| Texto extraído |
+ + + + + + +

De acordo com pt.wedoany.com-Até junho de 2026, a China se tornou uma das maiores fontes de importação de máquinas-ferramenta para o mercado indiano. Dados do primeiro trimestre de 2026 mostram que a Índia, com importações de US$ 550 milhões e um crescimento anual de 25,1%, superou a Rússia e o Vietnã, tornando-se o maior mercado de exportação de máquinas-ferramenta da China. A indústria indiana de máquinas-ferramenta depende de importações em uma taxa que varia de 70% a mais de 77% há muito tempo; sem a importação de máquinas-ferramenta, não seria possível atender à enorme demanda dos setores automotivo, de infraestrutura e de novas energias do país.
As aplicações das máquinas-ferramenta chinesas na Índia concentram-se principalmente no processamento de peças automotivas, na fabricação de infraestrutura e equipamentos pesados, bem como na indústria de embalagens metálicas de precisão e eletrônica. O processamento de peças automotivas é a maior área de aplicação. A Índia utiliza tornos, centros de usinagem e outros equipamentos chineses para processar componentes rotativos, como eixos de motor, engrenagens e discos de freio. Os equipamentos chineses têm uma vantagem significativa de preço no mercado de médio e baixo padrão. Com o avanço da iniciativa "Make in India" e a expansão da infraestrutura, há uma enorme demanda por equipamentos de corte e conformação de metais, e os equipamentos chineses são amplamente utilizados no processamento de peças estruturais e componentes de transmissão. Além disso, retificadoras CNC de alta precisão e centros de usinagem chineses também são usados na indústria de folhas de alumínio e serviços de fabricação eletrônica, atendendo aos requisitos de qualidade superficial e precisão das fábricas indianas para embalagens metálicas e processamento de peças de telefones celulares e computadores.

+ + + + + + +

| Dados exibidos |
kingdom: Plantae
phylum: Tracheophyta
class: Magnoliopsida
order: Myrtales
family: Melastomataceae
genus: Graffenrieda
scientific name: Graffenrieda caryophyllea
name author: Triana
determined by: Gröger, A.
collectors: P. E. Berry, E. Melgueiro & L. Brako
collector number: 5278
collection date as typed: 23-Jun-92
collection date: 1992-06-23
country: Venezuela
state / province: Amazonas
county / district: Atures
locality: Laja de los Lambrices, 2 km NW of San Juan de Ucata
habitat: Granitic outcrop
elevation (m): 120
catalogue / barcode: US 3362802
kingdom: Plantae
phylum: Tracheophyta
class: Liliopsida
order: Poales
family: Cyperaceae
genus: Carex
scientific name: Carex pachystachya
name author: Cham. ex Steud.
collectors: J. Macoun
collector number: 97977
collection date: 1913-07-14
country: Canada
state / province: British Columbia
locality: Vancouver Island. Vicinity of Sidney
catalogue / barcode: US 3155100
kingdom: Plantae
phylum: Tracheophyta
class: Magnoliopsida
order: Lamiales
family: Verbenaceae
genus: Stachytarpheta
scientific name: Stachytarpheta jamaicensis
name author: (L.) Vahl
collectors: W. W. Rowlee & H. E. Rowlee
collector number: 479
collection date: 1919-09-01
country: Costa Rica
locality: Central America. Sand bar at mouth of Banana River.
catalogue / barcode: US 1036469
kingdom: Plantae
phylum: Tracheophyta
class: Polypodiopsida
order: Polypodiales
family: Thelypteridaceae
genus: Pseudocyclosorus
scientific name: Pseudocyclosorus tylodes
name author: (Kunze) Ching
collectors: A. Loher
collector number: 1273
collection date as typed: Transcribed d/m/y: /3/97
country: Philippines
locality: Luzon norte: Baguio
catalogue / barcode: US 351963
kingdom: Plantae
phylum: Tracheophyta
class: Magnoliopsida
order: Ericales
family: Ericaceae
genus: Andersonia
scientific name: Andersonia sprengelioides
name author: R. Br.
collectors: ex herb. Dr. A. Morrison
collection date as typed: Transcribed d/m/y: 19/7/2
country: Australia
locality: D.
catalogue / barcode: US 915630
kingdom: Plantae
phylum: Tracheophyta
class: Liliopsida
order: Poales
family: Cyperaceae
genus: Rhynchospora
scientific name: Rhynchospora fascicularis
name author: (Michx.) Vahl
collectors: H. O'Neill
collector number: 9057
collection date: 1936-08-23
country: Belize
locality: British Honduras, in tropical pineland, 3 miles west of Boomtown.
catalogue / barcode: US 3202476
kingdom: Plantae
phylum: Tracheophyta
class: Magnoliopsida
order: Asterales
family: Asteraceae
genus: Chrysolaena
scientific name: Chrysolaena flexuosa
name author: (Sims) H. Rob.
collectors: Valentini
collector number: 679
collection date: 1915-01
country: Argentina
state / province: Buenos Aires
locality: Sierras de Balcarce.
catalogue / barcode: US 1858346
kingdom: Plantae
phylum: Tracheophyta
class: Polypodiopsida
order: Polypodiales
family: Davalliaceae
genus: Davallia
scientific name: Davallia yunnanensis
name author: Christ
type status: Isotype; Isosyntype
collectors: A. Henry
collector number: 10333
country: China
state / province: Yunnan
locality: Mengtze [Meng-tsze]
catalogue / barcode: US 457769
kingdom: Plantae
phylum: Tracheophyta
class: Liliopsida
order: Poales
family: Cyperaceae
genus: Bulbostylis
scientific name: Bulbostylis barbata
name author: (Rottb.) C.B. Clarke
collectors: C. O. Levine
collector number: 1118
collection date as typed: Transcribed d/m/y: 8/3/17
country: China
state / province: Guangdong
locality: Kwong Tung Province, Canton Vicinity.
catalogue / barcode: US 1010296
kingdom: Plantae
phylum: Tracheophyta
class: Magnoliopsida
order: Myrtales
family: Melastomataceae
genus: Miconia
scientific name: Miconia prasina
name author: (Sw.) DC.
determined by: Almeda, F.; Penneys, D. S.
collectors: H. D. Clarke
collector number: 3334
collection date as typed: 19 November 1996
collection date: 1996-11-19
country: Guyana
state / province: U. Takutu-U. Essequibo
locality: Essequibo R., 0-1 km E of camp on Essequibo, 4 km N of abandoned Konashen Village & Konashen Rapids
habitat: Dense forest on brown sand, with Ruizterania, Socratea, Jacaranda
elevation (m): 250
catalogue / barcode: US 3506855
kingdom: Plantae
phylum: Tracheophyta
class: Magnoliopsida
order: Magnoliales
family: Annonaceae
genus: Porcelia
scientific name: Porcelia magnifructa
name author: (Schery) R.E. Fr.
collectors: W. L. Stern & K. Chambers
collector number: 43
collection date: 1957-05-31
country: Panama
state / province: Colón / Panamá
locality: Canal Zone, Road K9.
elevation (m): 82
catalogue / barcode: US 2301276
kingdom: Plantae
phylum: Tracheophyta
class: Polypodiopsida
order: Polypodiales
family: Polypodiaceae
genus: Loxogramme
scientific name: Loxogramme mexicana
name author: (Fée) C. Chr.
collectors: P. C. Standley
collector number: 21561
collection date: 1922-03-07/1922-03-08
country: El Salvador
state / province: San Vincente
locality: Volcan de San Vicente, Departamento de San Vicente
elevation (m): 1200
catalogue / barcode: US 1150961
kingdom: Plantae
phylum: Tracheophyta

+ + + + + + +

| Lista de tarefas |
**a.** No texto sobre máquinas-ferramenta, qual foi o crescimento anual das importações da Índia no primeiro trimestre de 2026?
**b.** Liste os componentes rotativos que, segundo o texto sobre máquinas-ferramenta, a Índia processa com equipamentos chineses.
**c.** Prossiga com o texto sobre as máquinas-ferramenta chinesas na Índia a partir do ponto em que ele termina.

| Respostas |
**a.** 25,1%.

**b.** Eixos de motor, engrenagens e discos de freio.

**c.**
De acordo com um anúncio da Administração Geral das Alfândegas, a partir de 30 de junho de 2026, a China implementará normas rigorosas de declaração de exportação para tornos, fresadoras, retificadoras e equipamentos de produção e processamento de materiais com funções semelhantes. Esta medida visa reforçar o controle sobre equipamentos de fabricação sensíveis, evitando que exportações de baixo preço cultivem a capacidade industrial de concorrentes como Índia e Vietnã. Durante a Guerra Fria, o COCOM (1949-1994) classificou máquinas-ferramenta de precisão e centros de usinagem CNC de cinco eixos como materiais estratégicos, impondo à China um embargo mais rigoroso do que à União Soviética, o que impediu a China de obter esses equipamentos por um longo período.